(TEXT SEGMENT Opens)
# George Foreman Grill RECIPES



## kinein (Aug 17, 2004)

Hi, was curious what recipes everyone on these forums uses?  I plan on getting one of those big big grills so I can start cooking for myself heh. If using the GF Grill is considered cooking.. -_- 

So without much further ado? Any personal healthy yummy recipes.. or a little bad but really tasty recipes? I know how to boil water and use a microwave... so you know how well versed I am at cooking..


----------



## timt (Aug 17, 2004)

salt and pepper your choice of meat and cook it.


----------



## truth (Aug 17, 2004)

Don't even need salt+pepper..
I bought the basic grill from Walmart for about $18
I grill my chicken breasts on it..turns out JUICY and TASTY
<3 George Foreman Grill


----------



## Jodi (Aug 17, 2004)

Lawry's seasoning - shake on chicken, fish beef or whatever and grill Mmmmm


----------



## timt (Aug 17, 2004)

SLICE A CAN OF SPAM INTO 3/4" peices. add pepper cook and top with american cheese food.


----------



## Jodi (Aug 17, 2004)

timt said:
			
		

> SLICE A CAN OF SPAM INTO 3/4" peices. add pepper cook and top with american cheese food.


  You don't actually eat that crap do you?


----------



## nikegurl (Aug 17, 2004)

Jodi said:
			
		

> Lawry's seasoning - shake on chicken, fish beef or whatever and grill Mmmmm



ditto.


----------



## Spitfire (Aug 17, 2004)

timt said:
			
		

> SLICE A CAN OF SPAM INTO 3/4" peices. add pepper cook and top with american cheese food.


    please tell me your kidding


----------



## timt (Aug 17, 2004)

No, but my dad used to make me eat it though. Not a choice I make as an adult. I eat mostly chicken, grilled outside. with spinach, squash, brocolli, peas or carrots. Once and a while a steak, but I have to have a beer with that. Pizza is my weakness, and it is hard to get through a day; cause my second job is at a pizza place. I had to go to the store to get ham one day and being the thrifty person that I am I bought this cheap ham; tasted like spam I loved putting that on the pizzas for the day. When the truck came in we couldn't even get anyone to take that ham home.


----------



## chadeau (Aug 17, 2004)

Meat + Montreal chicken or steak spice = satisfying meal no matter what


----------



## BulkMeUp (Aug 18, 2004)

chadeau said:
			
		

> Meat + Montreal chicken or steak spice = satisfying meal no matter what


----------



## ZECH (Aug 18, 2004)

Nature's seasoning and Mrs. Dash with some Hickory or mesquite flavoring!!!


----------



## Dreadlox (Aug 20, 2004)

dg806 said:
			
		

> Nature's seasoning and Mrs. Dash with some Hickory or mesquite flavoring!!!



Now your talking


----------



## Spitfire (Aug 20, 2004)

Oh IM F-ING HUNGRY


----------



## NipsMG (Aug 22, 2004)

I dunno how many of you watch the food network, but my girlfriend did, and her father made a customized version of Emiril's Essence.  Whether or not you like emiril, give it a shot.  I'm telling you it's amazing on everything from eggs to chicken to steak to.... god ANYTHING you can cook.

Here's the unmodified version, you can change it to taste..

Essence (Emeril's Creole Seasoning): 
2 1/2 tablespoons paprika 
2 tablespoons salt 
2 tablespoons garlic powder 
1 tablespoon black pepper 
1 tablespoon onion powder 
1 tablespoon cayenne pepper 
1 tablespoon dried leaf oregano 
1 tablespoon dried thyme 


Combine all ingredients thoroughly and store in an airtight jar or container.


----------



## bigss75 (Aug 22, 2004)

The mrs dash garlic and herbs or something is good. You can put on anything.


----------
(TEXT SEGMENT Closes)
(GIVEN INFORMATION Opens)
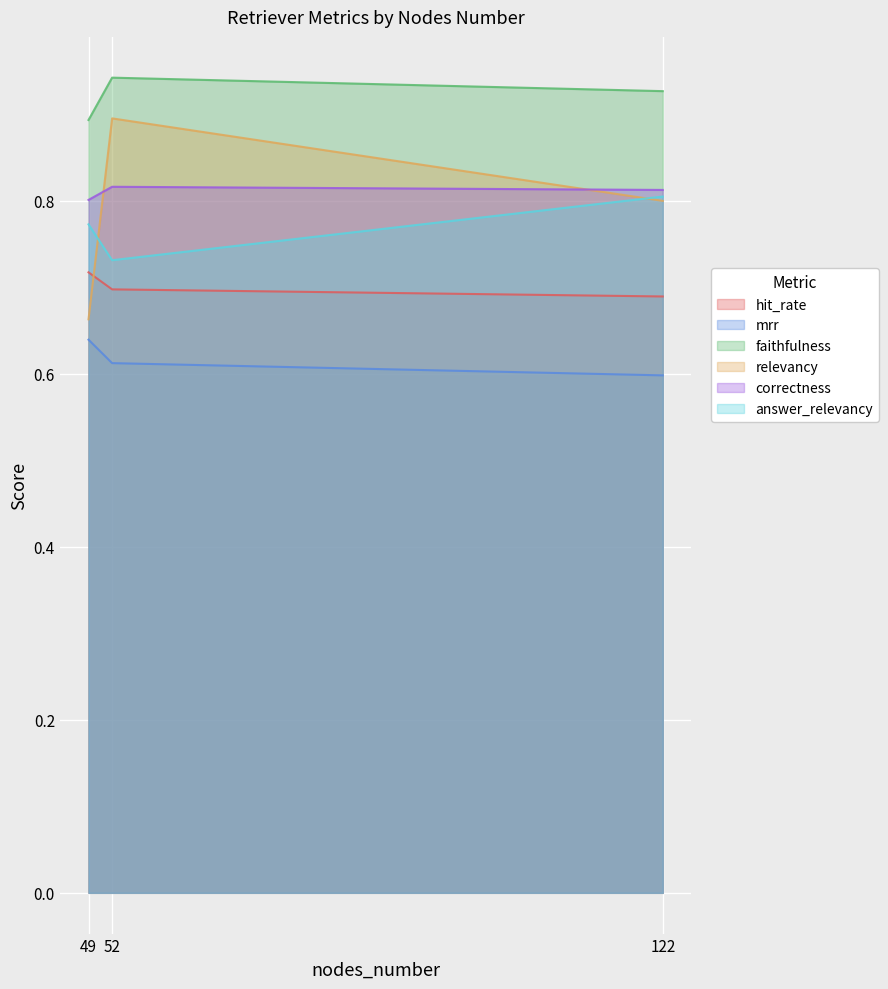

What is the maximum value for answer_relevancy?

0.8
(GIVEN INFORMATION Closes)
(GIVEN INFORMATION Opens)
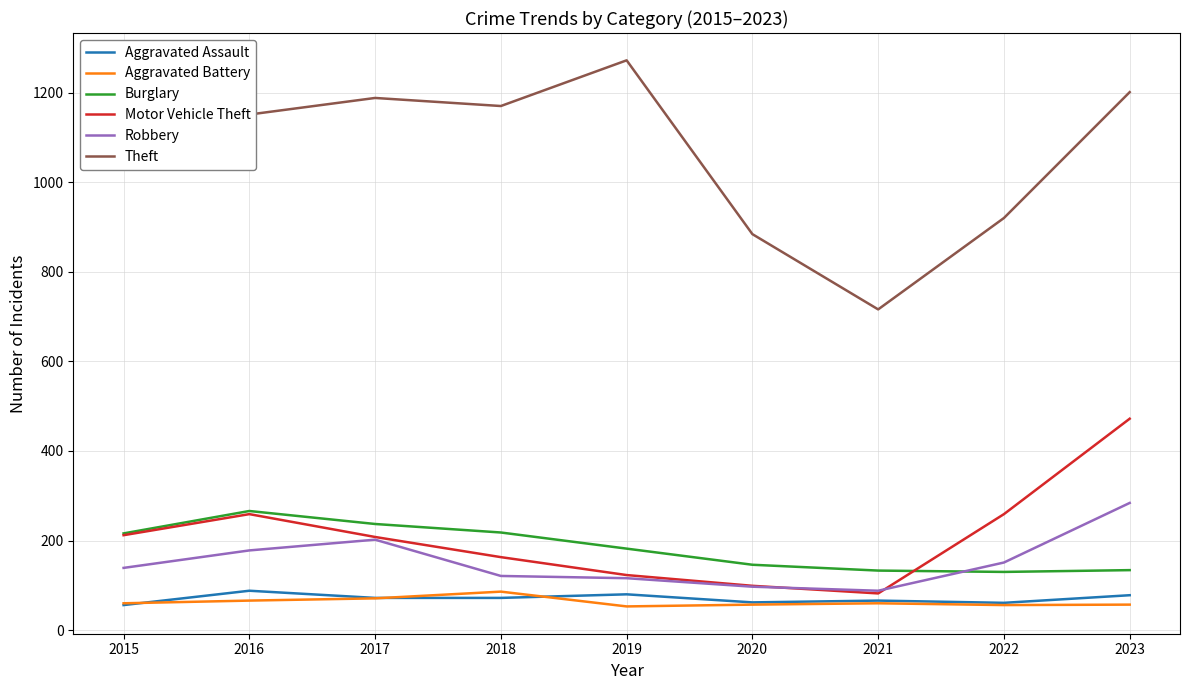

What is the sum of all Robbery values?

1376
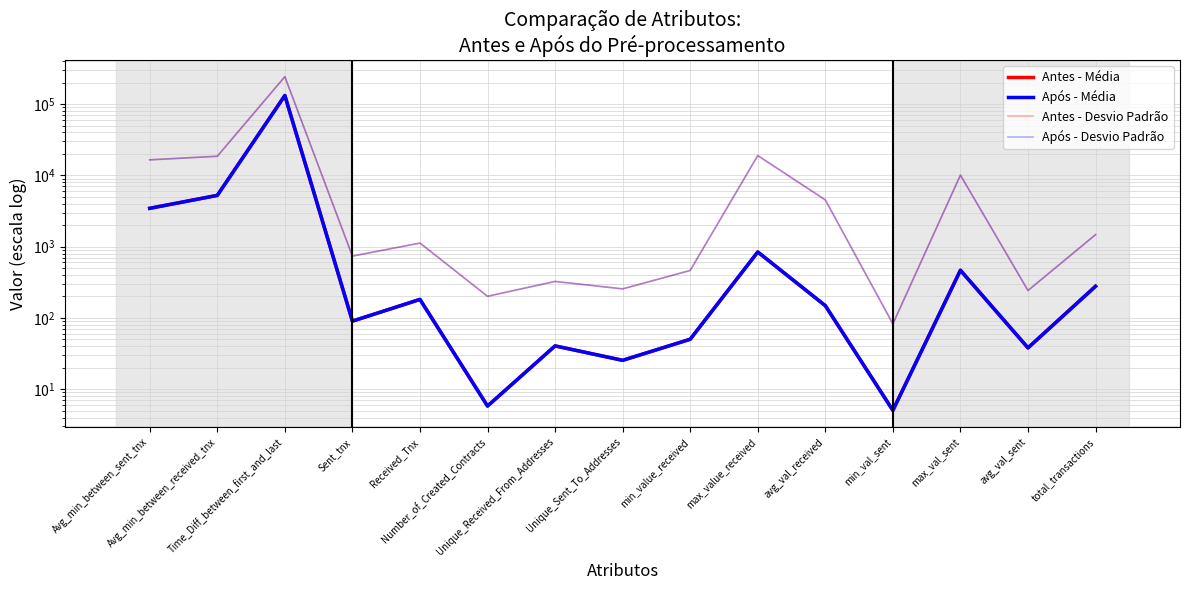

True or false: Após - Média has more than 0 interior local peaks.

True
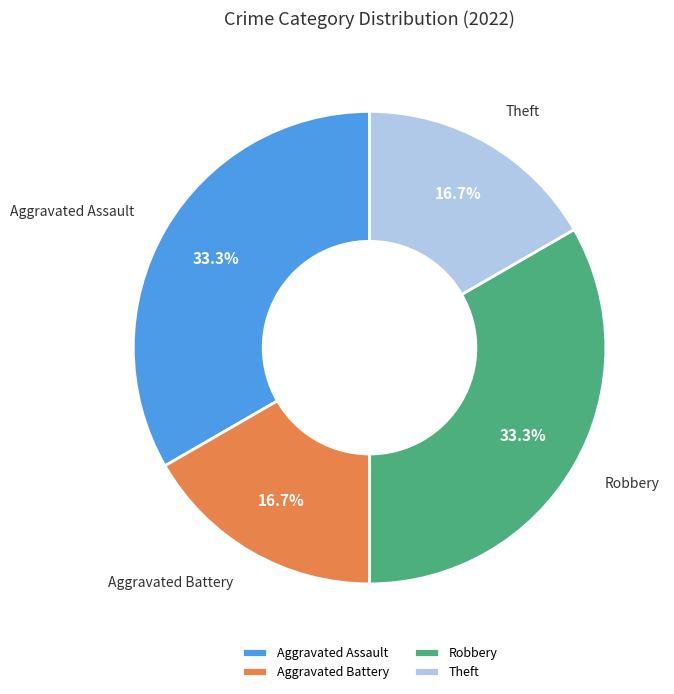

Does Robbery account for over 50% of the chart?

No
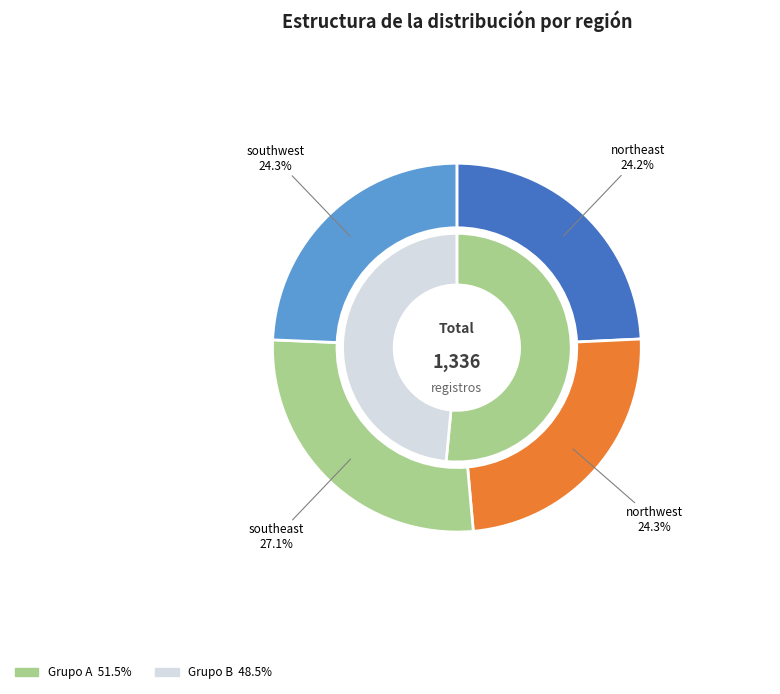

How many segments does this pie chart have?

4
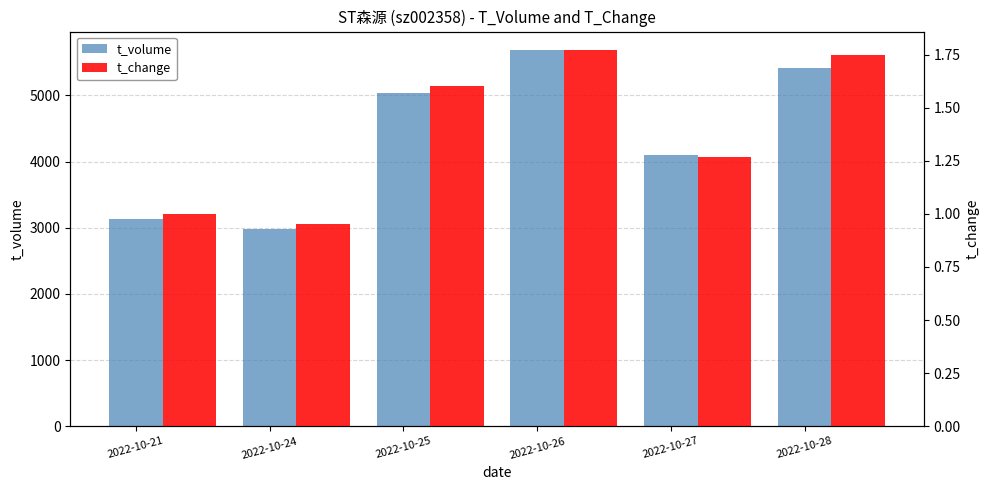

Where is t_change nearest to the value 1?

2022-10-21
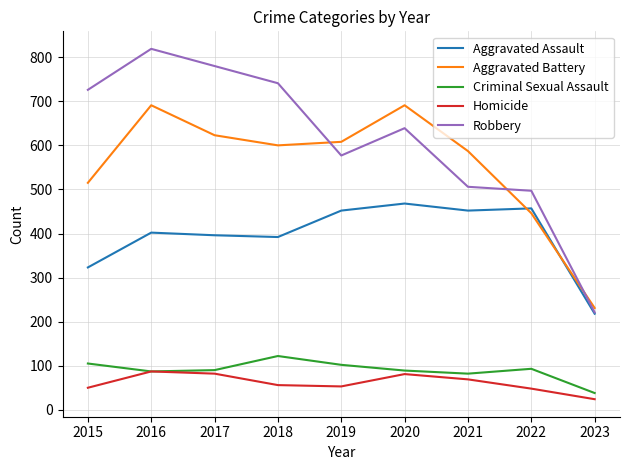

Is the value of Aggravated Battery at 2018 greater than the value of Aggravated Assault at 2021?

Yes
(GIVEN INFORMATION Closes)
(GIVEN INFORMATION Opens)
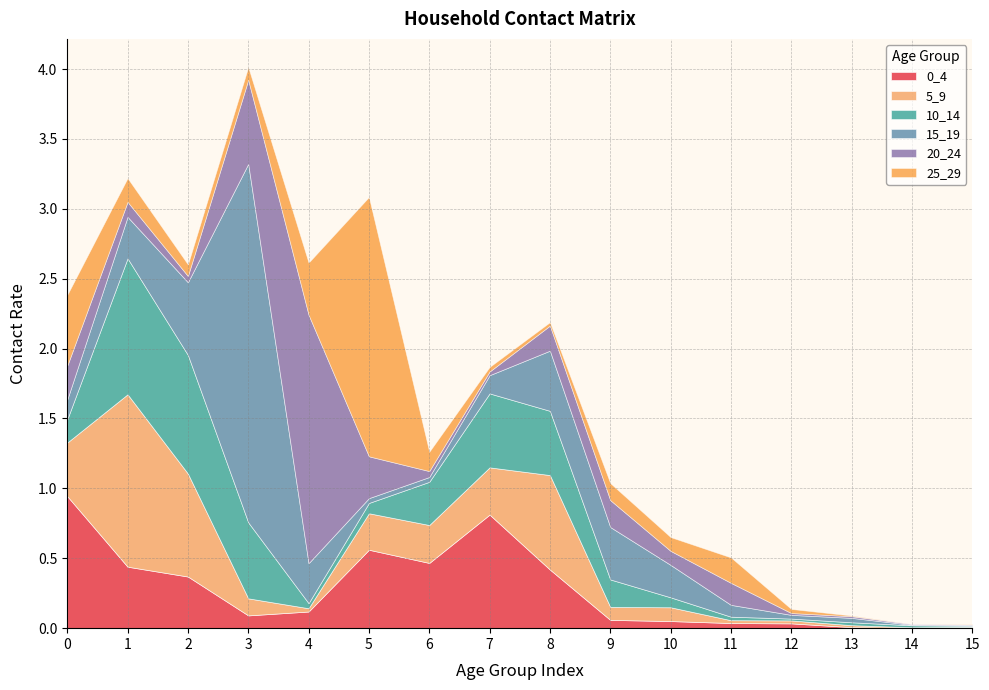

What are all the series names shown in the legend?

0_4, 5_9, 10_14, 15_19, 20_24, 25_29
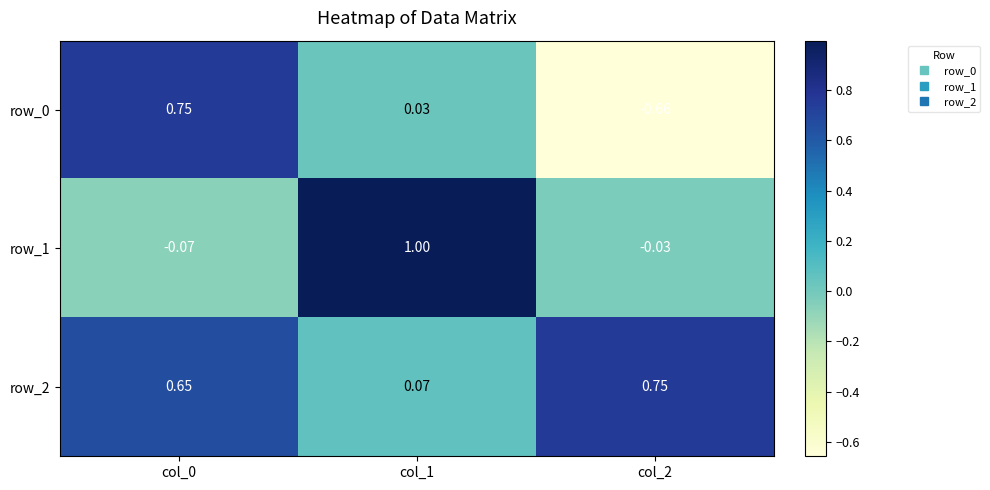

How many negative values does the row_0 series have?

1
(GIVEN INFORMATION Closes)
> **INSTRUCTION 1**: Please repeat the stretch of the grill recipe thread from "I dunno how" through "it to taste..".
> **INSTRUCTION 2**: List every ingredient in the Emeril's Essence recipe posted in the grill recipe thread.

> **ANSWER SPACE 1**:
I dunno how many of you watch the food network, but my girlfriend did, and her father made a customized version of Emiril's Essence.  Whether or not you like emiril, give it a shot.  I'm telling you it's amazing on everything from eggs to chicken to steak to.... god ANYTHING you can cook.

Here's the unmodified version, you can change it to taste..

> **ANSWER SPACE 2**:
- paprika
- salt
- garlic powder
- black pepper
- onion powder
- cayenne pepper
- dried leaf oregano
- dried thyme